🚀 Add `PreProcessor` to `AnomalyModule` #2358

samet-akcay · 2024-10-09T13:30:26Z

📝 Description

The PreProcessor class serves as both a PyTorch module and a Lightning callback, handling transforms during different stages of training, validation, testing and prediction. This PR demonstrates how to create and use custom pre-processors.

Key Components

The pre-processor functionality is implemented in:

class PreProcessor(nn.Module, Callback):
    """Anomalib pre-processor.

    This class serves as both a PyTorch module and a Lightning callback, handling
    the application of transforms to data batches during different stages of
    training, validation, testing, and prediction.

    Args:
        train_transform (Transform | None): Transform to apply during training.
        val_transform (Transform | None): Transform to apply during validation.
        test_transform (Transform | None): Transform to apply during testing.
        transform (Transform | None): General transform to apply if stage-specific
            transforms are not provided.

    Raises:
        ValueError: If both `transform` and any of the stage-specific transforms
            are provided simultaneously.

    Notes:
        If only `transform` is provided, it will be used for all stages (train, val, test).

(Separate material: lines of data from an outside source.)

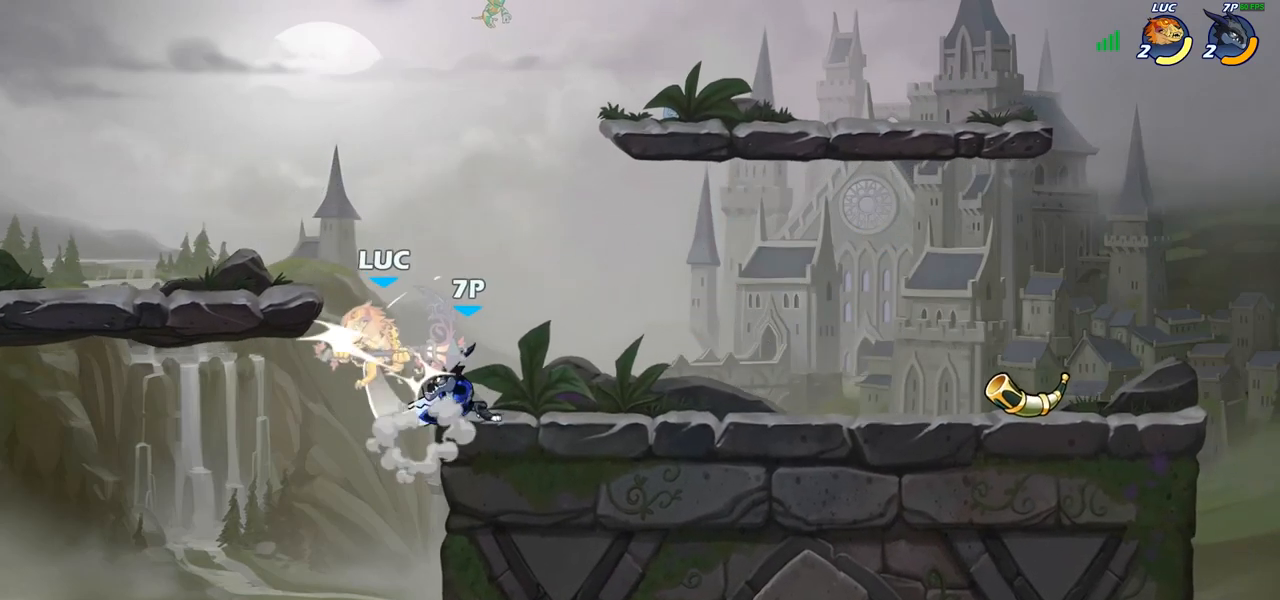
{"buttons": ["CROSS"], "left_stick": "right", "right_stick": "center", "events": [[17, "R2", "up"], [100, "left_stick", "center"], [317, "left_stick", "right"], [450, "CROSS", "down"]]}
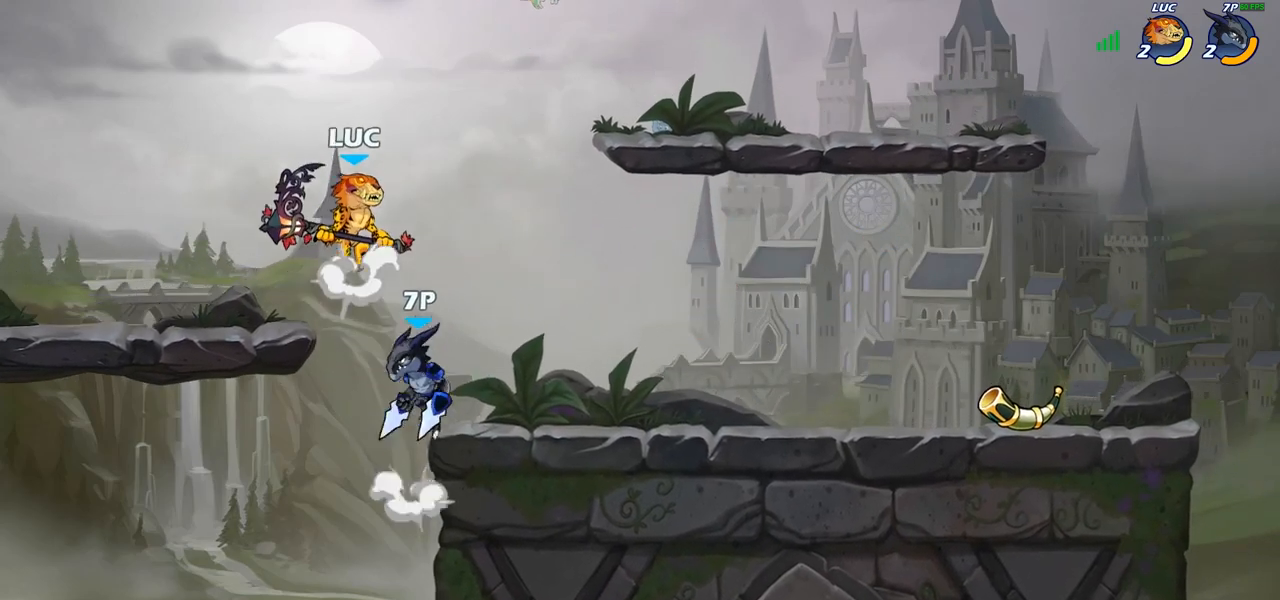
{"buttons": [], "left_stick": "down-left", "right_stick": "center", "events": [[17, "R2", "down"], [100, "CROSS", "up"], [217, "R2", "up"], [267, "left_stick", "down-right"], [367, "left_stick", "down-left"]]}
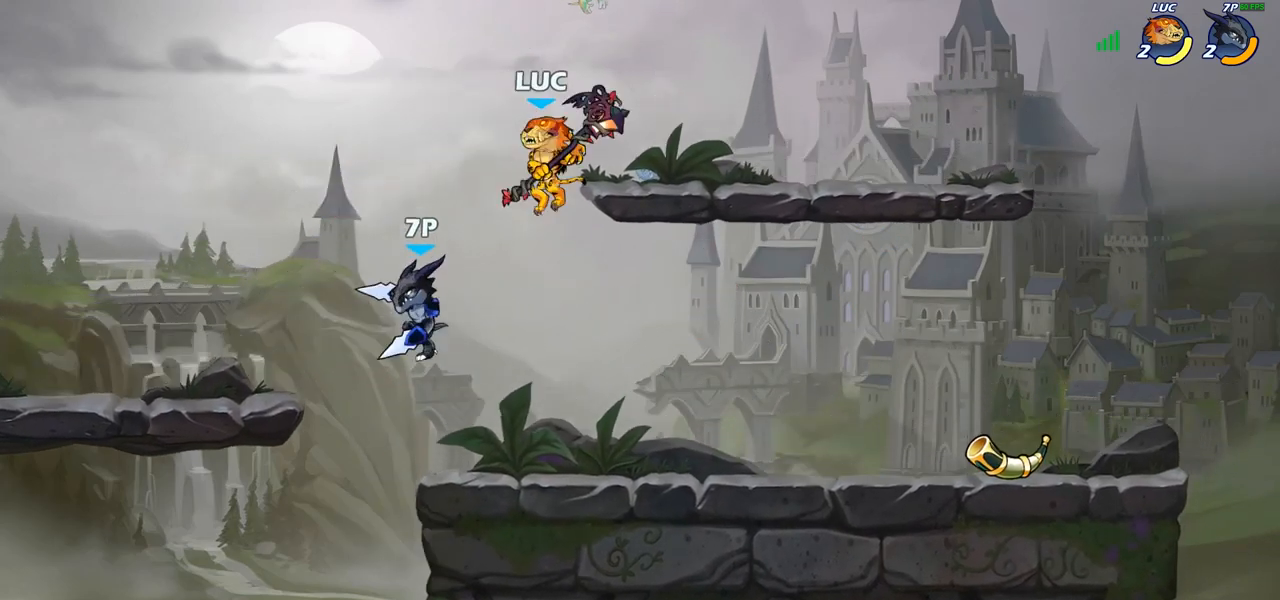
{"buttons": [], "left_stick": "right", "right_stick": "center", "events": [[100, "SQUARE", "down"], [133, "left_stick", "up-right"], [183, "SQUARE", "up"], [233, "left_stick", "right"]]}
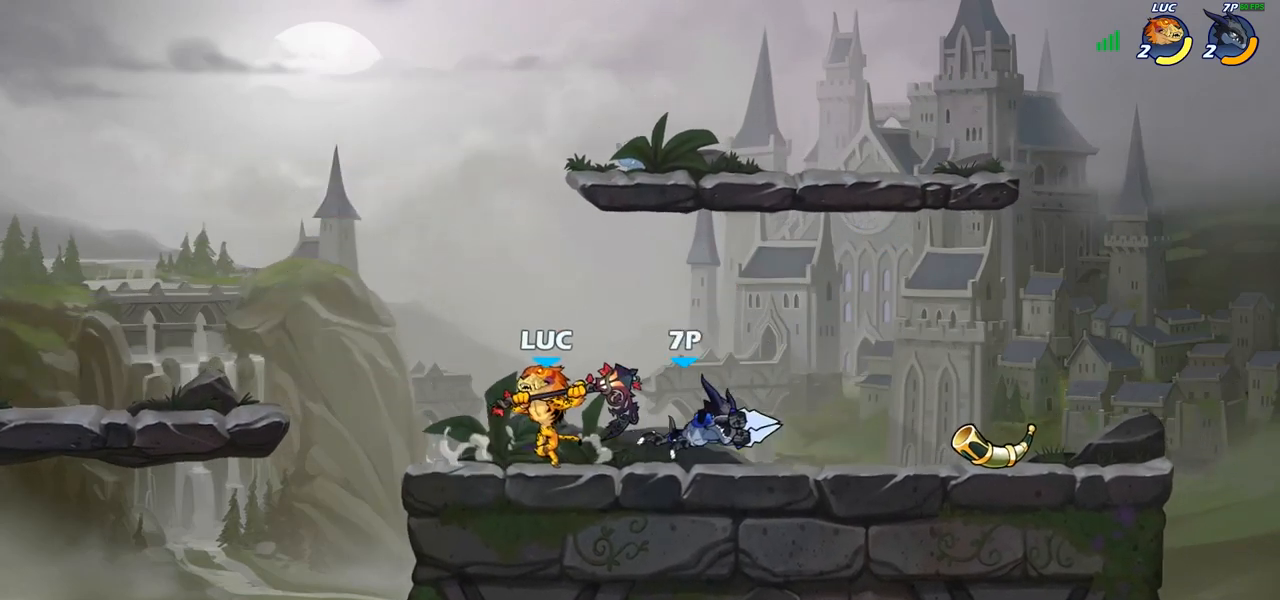
{"buttons": ["SQUARE"], "left_stick": "right", "right_stick": "center", "events": [[33, "left_stick", "left"], [267, "left_stick", "right"], [350, "R2", "down"], [450, "SQUARE", "down"], [483, "R2", "up"]]}
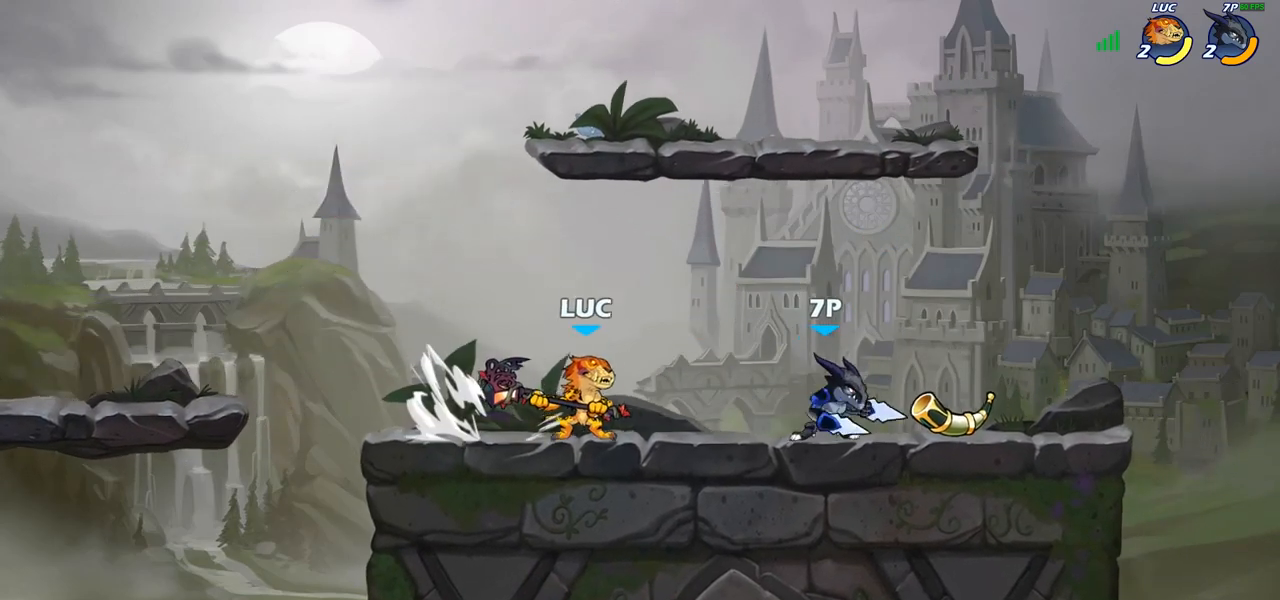
{"buttons": [], "left_stick": "right", "right_stick": "center", "events": [[83, "SQUARE", "up"]]}
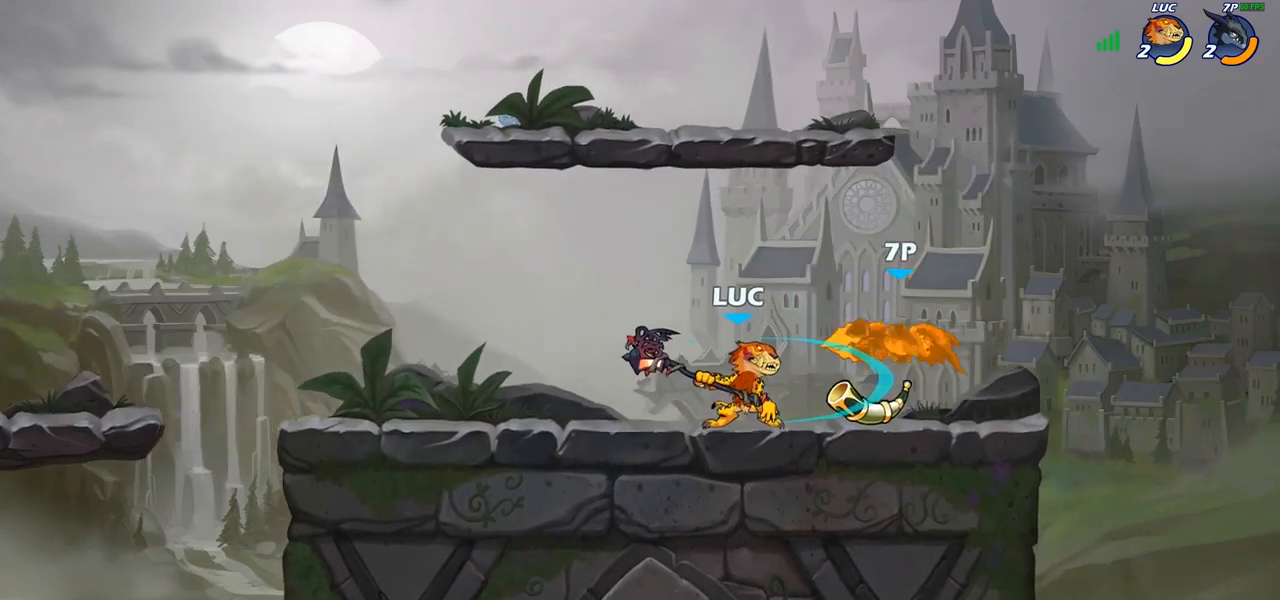
{"buttons": [], "left_stick": "center", "right_stick": "center", "events": [[33, "R2", "down"], [83, "SQUARE", "down"], [83, "left_stick", "center"], [133, "R2", "up"], [167, "SQUARE", "up"]]}
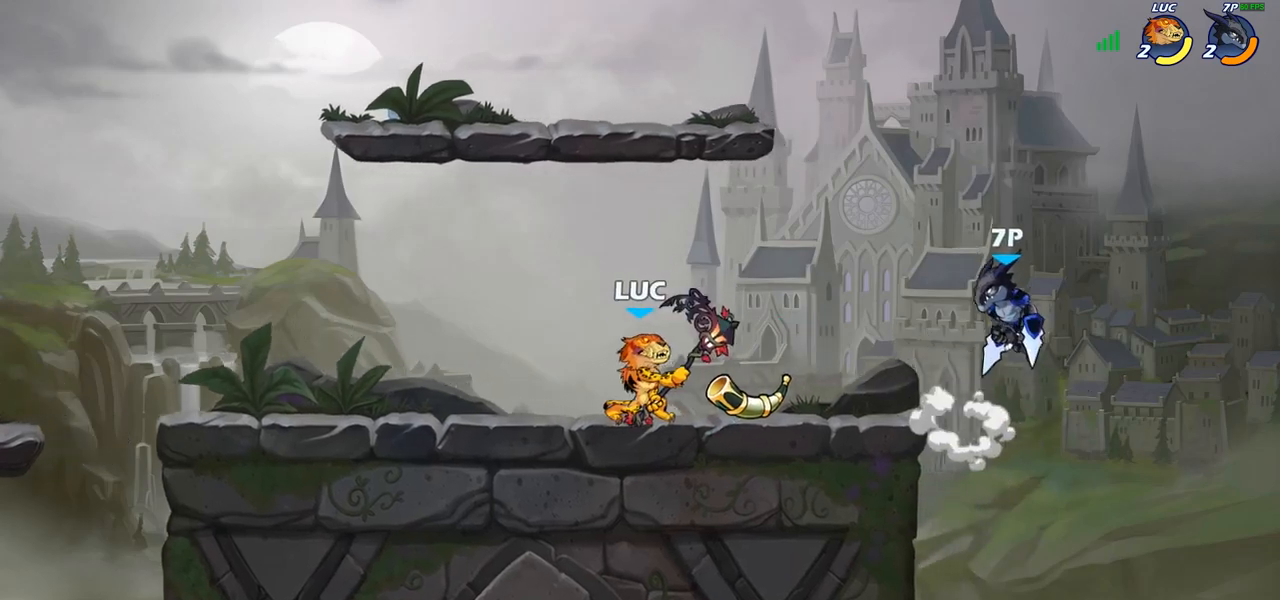
{"buttons": ["SQUARE"], "left_stick": "center", "right_stick": "center", "events": [[267, "left_stick", "right"], [283, "R2", "down"], [400, "R2", "up"], [417, "left_stick", "center"], [433, "SQUARE", "down"]]}
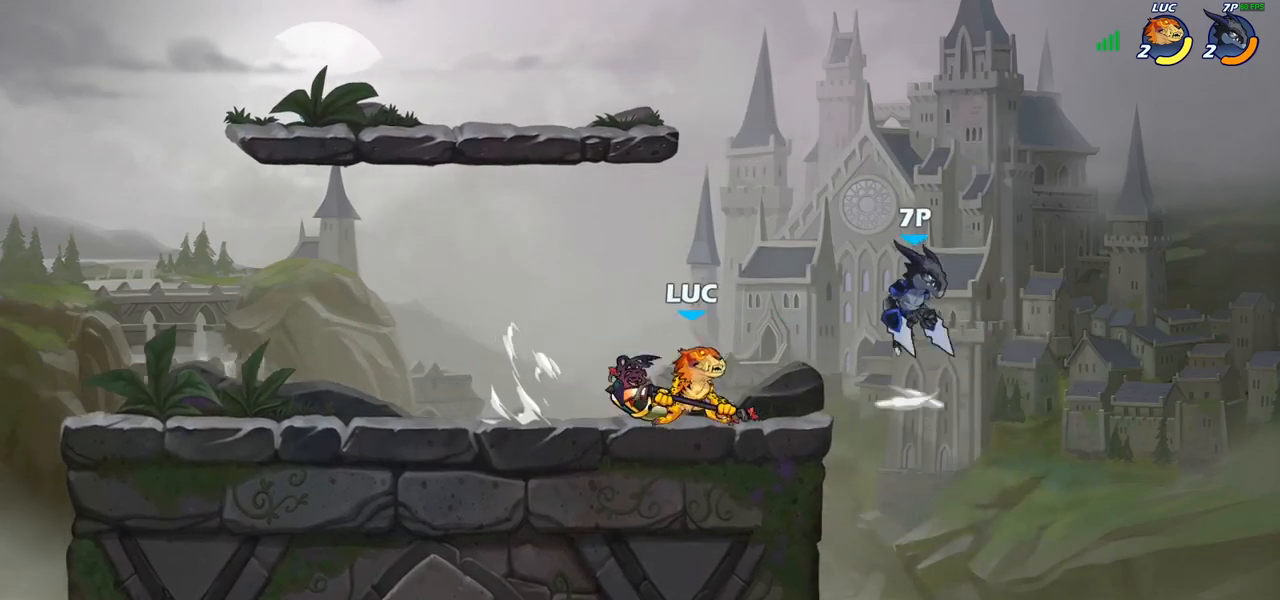
{"buttons": [], "left_stick": "right", "right_stick": "center", "events": [[17, "SQUARE", "up"], [433, "left_stick", "right"]]}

        Priority of transforms:
        1. Explicitly set PreProcessor transforms (highest priority)
        2. Datamodule transforms (if PreProcessor has no transforms)
        3. Dataloader transforms (if neither PreProcessor nor datamodule have transforms)
        4. Default transforms (lowest priority)

    Examples:
        >>> from torchvision.transforms.v2 import Compose, Resize, ToTensor
        >>> from anomalib.pre_processing import PreProcessor

        >>> # Define transforms
        >>> train_transform = Compose([Resize((224, 224)), ToTensor()])
        >>> val_transform = Compose([Resize((256, 256)), CenterCrop((224, 224)), ToTensor()])

        >>> # Create PreProcessor with stage-specific transforms
        >>> pre_processor = PreProcessor(
        ...     train_transform=train_transform,
        ...     val_transform=val_transform
        ... )

        >>> # Create PreProcessor with a single transform for all stages
        >>> common_transform = Compose([Resize((224, 224)), ToTensor()])
        >>> pre_processor_common = PreProcessor(transform=common_transform)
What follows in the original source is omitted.